Published in PLOS One, the review led by Dr Susannah Fleming, a research fellow in the University of Oxford’s Nuffield Department of Primary Care Health Sciences, is the first comprehensive and systematic assessment of the diagnostic value of the CRT test for a range of serous outcomes in children worldwide.

A standard method:

This research follows a previous systematic review by the same authors, published in Archives of Diseases in Childhood in 2015, that recommends a standardised CRT method of measurement be adopted internationally:

Press on the finger for five seconds using moderate pressure at an ambient temperature of 20–25 degrees Celsius. A capillary refill time of three seconds or more should be considered abnormal.

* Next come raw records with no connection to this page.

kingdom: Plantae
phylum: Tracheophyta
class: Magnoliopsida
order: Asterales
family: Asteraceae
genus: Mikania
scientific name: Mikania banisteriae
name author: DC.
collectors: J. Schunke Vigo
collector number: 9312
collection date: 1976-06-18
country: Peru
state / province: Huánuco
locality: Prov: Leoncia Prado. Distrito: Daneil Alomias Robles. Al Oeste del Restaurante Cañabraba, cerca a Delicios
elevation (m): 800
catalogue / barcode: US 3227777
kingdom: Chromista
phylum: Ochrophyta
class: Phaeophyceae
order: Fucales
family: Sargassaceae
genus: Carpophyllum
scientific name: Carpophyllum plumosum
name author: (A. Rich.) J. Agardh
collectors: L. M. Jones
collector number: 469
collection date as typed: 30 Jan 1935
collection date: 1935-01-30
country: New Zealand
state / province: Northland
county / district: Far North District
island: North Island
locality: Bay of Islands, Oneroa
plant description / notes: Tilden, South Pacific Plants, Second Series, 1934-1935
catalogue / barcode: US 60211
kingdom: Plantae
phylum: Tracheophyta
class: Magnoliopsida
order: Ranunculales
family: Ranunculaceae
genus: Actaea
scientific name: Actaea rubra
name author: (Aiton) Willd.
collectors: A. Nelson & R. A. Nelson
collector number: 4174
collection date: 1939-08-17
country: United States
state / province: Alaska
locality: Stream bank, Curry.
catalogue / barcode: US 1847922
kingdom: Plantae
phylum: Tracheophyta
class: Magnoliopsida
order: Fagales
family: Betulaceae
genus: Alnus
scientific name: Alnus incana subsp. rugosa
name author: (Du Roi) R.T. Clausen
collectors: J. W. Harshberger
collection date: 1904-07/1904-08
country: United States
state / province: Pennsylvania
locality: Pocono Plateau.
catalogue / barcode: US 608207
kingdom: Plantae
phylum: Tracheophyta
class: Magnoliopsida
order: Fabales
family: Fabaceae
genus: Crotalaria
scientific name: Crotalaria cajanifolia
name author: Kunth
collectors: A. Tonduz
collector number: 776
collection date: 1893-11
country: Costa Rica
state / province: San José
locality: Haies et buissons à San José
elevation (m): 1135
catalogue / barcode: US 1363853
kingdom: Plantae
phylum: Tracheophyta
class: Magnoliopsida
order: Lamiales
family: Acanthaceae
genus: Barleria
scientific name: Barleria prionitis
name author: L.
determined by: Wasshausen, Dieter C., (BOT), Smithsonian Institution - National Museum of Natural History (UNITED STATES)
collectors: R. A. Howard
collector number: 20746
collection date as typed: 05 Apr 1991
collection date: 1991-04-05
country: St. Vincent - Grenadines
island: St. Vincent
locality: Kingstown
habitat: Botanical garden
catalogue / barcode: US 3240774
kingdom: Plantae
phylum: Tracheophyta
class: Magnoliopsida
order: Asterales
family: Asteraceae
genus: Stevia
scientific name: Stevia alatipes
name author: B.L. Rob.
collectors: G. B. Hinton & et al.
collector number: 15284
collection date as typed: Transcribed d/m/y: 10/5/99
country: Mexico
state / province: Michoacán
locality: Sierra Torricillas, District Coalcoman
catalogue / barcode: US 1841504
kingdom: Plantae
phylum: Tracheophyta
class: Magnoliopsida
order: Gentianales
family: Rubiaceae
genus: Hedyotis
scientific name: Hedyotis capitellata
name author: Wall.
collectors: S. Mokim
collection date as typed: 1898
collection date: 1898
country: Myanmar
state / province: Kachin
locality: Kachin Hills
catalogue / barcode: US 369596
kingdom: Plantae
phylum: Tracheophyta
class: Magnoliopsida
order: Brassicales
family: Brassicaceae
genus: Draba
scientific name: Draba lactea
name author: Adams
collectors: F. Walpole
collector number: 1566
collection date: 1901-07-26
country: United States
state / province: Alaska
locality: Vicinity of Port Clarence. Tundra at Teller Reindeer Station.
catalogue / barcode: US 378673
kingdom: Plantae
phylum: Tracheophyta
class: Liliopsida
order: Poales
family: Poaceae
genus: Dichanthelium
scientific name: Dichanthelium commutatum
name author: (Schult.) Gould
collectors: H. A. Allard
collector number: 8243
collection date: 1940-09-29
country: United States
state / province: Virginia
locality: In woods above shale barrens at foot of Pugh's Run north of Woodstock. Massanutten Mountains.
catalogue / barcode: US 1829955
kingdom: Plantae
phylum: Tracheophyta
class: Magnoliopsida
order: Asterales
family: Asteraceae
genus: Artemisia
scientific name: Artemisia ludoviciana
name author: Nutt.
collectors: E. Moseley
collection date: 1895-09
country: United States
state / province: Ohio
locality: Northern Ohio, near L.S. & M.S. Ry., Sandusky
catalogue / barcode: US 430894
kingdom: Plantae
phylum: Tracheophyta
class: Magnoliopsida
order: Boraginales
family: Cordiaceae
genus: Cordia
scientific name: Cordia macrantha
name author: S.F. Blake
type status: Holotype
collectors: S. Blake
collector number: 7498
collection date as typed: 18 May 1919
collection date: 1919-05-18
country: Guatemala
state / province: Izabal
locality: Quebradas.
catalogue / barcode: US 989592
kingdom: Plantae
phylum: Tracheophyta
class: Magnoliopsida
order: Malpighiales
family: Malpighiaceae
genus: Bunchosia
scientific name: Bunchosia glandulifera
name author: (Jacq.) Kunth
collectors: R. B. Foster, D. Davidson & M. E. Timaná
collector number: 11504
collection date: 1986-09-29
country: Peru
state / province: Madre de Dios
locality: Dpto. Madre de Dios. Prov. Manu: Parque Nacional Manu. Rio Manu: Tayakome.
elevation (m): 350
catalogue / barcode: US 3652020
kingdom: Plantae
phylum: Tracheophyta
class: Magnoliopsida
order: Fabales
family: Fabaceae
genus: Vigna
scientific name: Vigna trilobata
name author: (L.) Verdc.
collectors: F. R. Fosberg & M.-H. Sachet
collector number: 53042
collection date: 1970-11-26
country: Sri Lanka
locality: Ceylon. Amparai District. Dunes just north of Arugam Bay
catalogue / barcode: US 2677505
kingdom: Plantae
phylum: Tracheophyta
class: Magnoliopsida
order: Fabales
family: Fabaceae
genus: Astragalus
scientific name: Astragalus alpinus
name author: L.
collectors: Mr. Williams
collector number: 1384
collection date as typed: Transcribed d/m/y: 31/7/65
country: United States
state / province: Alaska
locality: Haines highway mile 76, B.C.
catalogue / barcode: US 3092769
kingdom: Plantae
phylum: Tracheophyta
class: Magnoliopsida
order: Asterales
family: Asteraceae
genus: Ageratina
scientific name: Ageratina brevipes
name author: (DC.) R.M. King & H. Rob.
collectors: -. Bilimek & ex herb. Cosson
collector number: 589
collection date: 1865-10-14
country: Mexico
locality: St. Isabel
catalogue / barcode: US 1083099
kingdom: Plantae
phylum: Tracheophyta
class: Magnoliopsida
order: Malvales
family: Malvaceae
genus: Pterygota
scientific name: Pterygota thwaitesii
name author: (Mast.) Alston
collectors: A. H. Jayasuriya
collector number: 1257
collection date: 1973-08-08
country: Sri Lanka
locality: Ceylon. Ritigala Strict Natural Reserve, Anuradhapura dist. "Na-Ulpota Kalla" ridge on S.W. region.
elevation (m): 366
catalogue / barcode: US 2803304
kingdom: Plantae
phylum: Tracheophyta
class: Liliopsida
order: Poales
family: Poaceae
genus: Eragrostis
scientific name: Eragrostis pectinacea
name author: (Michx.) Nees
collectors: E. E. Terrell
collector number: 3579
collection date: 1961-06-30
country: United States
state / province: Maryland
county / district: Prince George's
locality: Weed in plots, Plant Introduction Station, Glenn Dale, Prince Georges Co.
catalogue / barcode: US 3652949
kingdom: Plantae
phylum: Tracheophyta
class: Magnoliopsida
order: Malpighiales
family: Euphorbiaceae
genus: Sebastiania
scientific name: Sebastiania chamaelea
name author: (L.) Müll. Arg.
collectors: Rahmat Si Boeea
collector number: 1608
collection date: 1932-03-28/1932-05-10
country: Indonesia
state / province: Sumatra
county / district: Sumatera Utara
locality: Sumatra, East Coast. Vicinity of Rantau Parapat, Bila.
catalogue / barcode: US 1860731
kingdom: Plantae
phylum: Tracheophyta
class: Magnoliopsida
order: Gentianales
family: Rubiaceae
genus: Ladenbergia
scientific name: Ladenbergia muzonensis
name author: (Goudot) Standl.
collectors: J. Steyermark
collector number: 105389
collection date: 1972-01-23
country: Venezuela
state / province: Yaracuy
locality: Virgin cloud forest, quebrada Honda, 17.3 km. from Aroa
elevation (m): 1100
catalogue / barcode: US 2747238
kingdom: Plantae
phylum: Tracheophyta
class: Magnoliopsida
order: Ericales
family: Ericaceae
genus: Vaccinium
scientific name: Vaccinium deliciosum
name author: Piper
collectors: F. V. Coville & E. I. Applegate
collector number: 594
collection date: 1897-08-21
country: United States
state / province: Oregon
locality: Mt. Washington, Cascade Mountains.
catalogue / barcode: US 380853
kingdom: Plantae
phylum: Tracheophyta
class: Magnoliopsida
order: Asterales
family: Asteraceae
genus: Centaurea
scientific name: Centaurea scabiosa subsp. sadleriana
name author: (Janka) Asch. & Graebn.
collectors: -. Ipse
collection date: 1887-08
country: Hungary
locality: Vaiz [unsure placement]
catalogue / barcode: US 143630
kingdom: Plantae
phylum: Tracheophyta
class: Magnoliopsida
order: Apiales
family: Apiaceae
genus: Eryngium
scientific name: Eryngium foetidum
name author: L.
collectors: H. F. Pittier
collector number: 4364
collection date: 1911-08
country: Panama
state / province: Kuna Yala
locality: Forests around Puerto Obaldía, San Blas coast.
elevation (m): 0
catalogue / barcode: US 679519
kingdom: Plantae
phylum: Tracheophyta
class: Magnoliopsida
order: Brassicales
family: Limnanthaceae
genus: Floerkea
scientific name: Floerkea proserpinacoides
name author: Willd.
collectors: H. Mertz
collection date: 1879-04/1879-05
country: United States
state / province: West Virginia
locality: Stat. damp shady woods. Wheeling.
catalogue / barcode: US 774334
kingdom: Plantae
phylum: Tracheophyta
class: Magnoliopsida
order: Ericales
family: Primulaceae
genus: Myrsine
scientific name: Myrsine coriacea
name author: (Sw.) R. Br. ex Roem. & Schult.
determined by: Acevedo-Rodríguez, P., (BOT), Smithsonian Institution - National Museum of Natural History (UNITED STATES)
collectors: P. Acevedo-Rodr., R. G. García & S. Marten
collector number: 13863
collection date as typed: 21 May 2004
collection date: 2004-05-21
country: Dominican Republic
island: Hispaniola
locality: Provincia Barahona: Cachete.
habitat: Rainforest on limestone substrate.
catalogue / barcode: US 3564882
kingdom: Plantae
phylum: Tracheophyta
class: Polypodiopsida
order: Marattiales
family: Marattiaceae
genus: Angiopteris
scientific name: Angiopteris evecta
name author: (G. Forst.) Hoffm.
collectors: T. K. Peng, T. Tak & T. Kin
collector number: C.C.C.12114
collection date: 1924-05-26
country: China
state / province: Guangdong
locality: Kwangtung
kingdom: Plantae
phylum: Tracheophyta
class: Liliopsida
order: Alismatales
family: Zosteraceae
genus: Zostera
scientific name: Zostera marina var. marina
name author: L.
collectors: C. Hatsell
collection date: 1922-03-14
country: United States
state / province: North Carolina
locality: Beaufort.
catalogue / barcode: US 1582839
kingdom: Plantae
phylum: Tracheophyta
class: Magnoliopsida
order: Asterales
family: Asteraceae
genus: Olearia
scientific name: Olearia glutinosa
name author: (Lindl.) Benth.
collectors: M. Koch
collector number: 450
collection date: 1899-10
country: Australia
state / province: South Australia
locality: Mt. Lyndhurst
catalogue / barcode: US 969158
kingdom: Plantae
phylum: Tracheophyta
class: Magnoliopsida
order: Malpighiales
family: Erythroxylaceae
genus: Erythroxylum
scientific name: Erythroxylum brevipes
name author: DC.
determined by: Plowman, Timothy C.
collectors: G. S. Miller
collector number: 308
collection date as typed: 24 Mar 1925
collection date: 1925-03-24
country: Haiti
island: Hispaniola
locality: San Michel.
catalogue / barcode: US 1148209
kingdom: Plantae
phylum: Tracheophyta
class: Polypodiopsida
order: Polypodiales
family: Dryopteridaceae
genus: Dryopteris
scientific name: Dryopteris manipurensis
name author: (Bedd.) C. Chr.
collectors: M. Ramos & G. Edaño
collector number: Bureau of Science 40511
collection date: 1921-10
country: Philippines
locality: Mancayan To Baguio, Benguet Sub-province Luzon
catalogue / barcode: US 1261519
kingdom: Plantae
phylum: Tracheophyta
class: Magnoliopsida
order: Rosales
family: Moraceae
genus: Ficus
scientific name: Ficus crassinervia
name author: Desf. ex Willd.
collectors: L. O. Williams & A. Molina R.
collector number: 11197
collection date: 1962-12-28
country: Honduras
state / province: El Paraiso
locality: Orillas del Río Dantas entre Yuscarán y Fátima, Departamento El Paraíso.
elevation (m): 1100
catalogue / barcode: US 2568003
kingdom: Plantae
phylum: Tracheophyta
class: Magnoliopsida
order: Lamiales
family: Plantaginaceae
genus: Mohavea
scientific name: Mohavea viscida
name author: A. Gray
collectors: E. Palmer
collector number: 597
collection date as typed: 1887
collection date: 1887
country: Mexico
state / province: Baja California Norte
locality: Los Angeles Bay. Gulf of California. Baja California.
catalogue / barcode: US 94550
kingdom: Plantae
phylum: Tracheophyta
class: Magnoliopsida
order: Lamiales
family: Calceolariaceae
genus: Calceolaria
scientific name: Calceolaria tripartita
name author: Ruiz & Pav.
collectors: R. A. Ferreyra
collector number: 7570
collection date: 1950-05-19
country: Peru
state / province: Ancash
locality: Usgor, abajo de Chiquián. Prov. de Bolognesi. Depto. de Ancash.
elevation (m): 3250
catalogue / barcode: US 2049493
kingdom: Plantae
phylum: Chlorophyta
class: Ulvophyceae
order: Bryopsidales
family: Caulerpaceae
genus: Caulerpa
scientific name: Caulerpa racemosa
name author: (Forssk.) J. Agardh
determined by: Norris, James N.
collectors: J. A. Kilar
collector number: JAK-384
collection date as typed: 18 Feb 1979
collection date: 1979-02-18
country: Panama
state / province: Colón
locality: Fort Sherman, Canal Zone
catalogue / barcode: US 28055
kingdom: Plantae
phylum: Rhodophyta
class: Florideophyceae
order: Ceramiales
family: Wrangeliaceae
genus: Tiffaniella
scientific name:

The results show that an abnormal CRT of 3 seconds or more increases the likelihood of a serious outcome including death and dehydration – however a normal CRT does not make a serious outcome less likely. The authors conclude that a normal CRT should not be used to rule out serious illness in children, and repeated measurement is important before clinicians should get alarmed.

Commenting on the study findings, Dr Susannah Fleming said:

“We looked at studies across a variety of outcomes including primary and secondary care, low- and high-income countries, and emergency services. We found that a prolonged CRT acts as a useful red flag in all these different situations. Considering this is a diagnostic tool that doesn’t require any sophisticated equipment and can be measured easily in children of all ages, our findings add a great deal of evidence to the argument for incorporating CRT into the standard evaluation of all acutely ill children worldwide.”

“The most convincing data was found for predicting death in settings with particularly high mortality rates, where children with a prolonged CRT had a 4-fold greater risk of dying compared to those with a normal CRT - though this may not generalise well to areas with low mortality. In the studies we looked at in high-income settings, we found abnormal CRT was linked to significant dehydration, reaffirming the importance of routinely measuring CRT in children with suspected dehydration.”

The authors note that CRT specificity may vary for certain diseases, so it was less useful for meningitis than for sepsis, dengue, hypoxia or the need for hospital admission for serious infection.

 

The research was funded by the European Union Seventh Framework Programme.

Susannah Fleming was funded by a National Institute for Health Research (NIHR) School for Primary Care Research Fellowship.